North of the clock tower, East Street starts at the Rock of Gibraltar pub, split by an eye-shaped stretch of grass into Sea Banks and the stately three-storey sweep of Percy Gardens as it passes King Edward's Bay before the windswept Victorian splendour of Grand Parade takes over, all steep stone steps, high bay windows, and blustery sea views as it reaches out towards Cullercoats and the majestic spire of the Parish Church of St. George, commissioned by the Duke of Northumberland and designed by John Loughborough Pearson in 1884. The wonderful Grand Hotel, built in 1870 as the summer residence of the Duchess of Northumberland, is situated above the beach next to Tynemouth Park.
From journal The Sea, The Sea
The leaning grey and black headstones of the adjacent graveyard have been chipped and cracked until most resemble scorched bubbles of melted, colourless cheese. Some seem to be slowly falling, others are barely legible and reveal only snatched fragments of existence such as 'formerly of Berwick', 'Served his King and Country faithfully for 26 years', 'foundered at sea', 'universally respected' and 'accidentally shot whilst in the execution of his duty.' Foremost among them all is Corporal Alexander Rollo who 'held the lantern at the burial of Sir John Moore at Corona.'
Around and across the graveyard weatherbeaten walls reveal the location of the old latrine and the Prior’s Chapel, littered with broken sculptures and stone tablets. The remains of the New Hall amount to 4 ft of stone, while the outer parlour is but a ragged line of rocks in the grass. The Prior’s Hall drops sharply into the ground, the old walls clearly perceptible but the steps and ceiling victims of dissolution and decay.

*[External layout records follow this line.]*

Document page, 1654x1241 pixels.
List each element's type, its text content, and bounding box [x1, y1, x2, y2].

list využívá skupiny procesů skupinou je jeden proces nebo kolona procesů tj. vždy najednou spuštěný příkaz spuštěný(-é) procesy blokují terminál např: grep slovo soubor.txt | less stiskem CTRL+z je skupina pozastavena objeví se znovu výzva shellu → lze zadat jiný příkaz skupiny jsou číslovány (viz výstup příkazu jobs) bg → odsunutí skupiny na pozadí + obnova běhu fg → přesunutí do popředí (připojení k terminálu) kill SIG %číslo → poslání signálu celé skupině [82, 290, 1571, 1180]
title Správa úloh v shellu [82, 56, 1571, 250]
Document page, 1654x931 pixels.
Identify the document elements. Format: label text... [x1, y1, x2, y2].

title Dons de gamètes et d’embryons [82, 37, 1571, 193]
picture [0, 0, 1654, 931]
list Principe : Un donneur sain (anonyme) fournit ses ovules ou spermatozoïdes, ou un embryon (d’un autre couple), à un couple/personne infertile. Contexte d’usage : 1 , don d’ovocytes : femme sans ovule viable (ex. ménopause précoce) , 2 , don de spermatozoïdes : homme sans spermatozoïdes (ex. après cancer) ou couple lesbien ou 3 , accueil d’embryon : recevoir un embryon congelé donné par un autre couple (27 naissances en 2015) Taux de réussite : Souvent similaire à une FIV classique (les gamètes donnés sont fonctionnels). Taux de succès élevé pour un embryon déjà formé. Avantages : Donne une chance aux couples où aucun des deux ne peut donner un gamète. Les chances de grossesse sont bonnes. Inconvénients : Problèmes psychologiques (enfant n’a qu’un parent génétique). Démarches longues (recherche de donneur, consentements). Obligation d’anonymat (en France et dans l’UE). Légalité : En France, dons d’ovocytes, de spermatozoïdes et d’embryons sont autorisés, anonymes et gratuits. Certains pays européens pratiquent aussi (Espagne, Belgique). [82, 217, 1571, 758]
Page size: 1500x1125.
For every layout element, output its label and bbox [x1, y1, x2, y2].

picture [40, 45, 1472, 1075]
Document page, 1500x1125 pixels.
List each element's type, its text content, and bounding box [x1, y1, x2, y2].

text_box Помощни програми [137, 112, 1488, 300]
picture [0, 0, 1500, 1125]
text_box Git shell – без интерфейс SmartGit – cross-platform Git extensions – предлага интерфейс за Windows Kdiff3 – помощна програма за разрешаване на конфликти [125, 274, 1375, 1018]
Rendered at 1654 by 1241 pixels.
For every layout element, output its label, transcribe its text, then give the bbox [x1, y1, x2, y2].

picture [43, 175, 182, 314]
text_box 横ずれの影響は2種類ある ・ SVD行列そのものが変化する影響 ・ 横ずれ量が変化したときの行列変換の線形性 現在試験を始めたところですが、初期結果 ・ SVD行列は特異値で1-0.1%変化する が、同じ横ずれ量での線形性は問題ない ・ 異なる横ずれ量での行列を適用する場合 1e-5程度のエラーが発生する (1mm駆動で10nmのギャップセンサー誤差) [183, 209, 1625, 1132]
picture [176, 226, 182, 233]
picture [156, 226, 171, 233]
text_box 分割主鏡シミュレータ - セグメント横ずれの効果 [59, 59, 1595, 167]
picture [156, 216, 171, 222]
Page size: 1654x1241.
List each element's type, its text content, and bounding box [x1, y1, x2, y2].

The castle walls run either side of the gatehouse back by the Gift Shop. First started by the Normans in 1095, the walls protected a site sacked by the Danes in 800 and holding the remains of Oswin, King of Deria (651), Osred of Northumbria (792) and Malcolm III of Scotland (1093). From the top of the steep banks the statue of Collingwood is clearly visible in front of the river and the hazy view over to South Shields Town Hall and the vast shipyard cranes along the Tyne. Middle-aged men walk dogs in the hilly moat below the ramparts and black shapes walk two-by-two up to the distant lighthouse at the top of North Pier. As seagulls glide over the upturned boats down at Prior's Haven, the frequent clack, clack sounds of croquet bat on ball can be heard from the white-shirted players to the left of the presbytery. Beyond the allotments and church steeples a teacher barks out instructions as the boys of King's School run up and down the Rugby pitch.